Oggi conferenza stampa dei ricercatori e degli universitari di 'Unime in protesta' per invocare democrazia, ma i giochi sono fatti
Ivan Cutè e Francesco Campisi sono i due studenti prescelti per andare a sedere nella Commissione che dovrà riscrivere lo statuto, come previsto dalla Riforma Gelmini. La nomina è il risultato dell’incontro tra i rappresentanti delle 14 associazioni studentesche accreditate ed il rettore Francesco Tomasello , che dopo le polemiche, non ancora placate, ha voluto imprimere un’accelerazione per completare la rosa di nomi che comporrà l’importante organismo.

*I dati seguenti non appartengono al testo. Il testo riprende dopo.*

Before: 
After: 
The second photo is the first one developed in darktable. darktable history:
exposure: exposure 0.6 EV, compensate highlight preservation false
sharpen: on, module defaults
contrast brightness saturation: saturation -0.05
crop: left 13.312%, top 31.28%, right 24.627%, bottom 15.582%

Il messinese Cutè fa parte dell’associazione Atreju, è consigliere di amministrazione uscente ed alle prossime elezioni universitarie, che si terranno l’1, il 2 ed il 3 marzo, sarà candidato all’Ersu, mentre il calabrese Campisi è stato rappresentante nazionale in seno al Cnsu (Consiglio nazionale studenti universitari). A questi due nomi va ad aggiungersi anche quello di Fabrizio Campolo, che farà parte dell’organismo di consulenza che affinacherà la Commissione statuto. Campolo, studente presso la Facoltà di Scienze, appartiene all’associazione universitaria -Orum- ed è componente uscente del Senato accademico.
Ma a proposito di polemiche, in mattinata ricercatori e studenti di ‘Unime in protesta’ incontreranno la stampa per contestare apertamente il modus operandi dei vertici universitari, che hanno imposto dall’alto le loro scelte senza tenere in considerazione le richieste e le sollecitazioni delle categorie rappresentate in Commissione statuto. Universitari e studiosi invocano democrazia, ma i giochi sono fatti.
Anche la Cgil torna a criticare l’atteggiamento «autoritario e anti-democratico» di Tomasello e degli organi di governo( vedi articolo in approfondimento).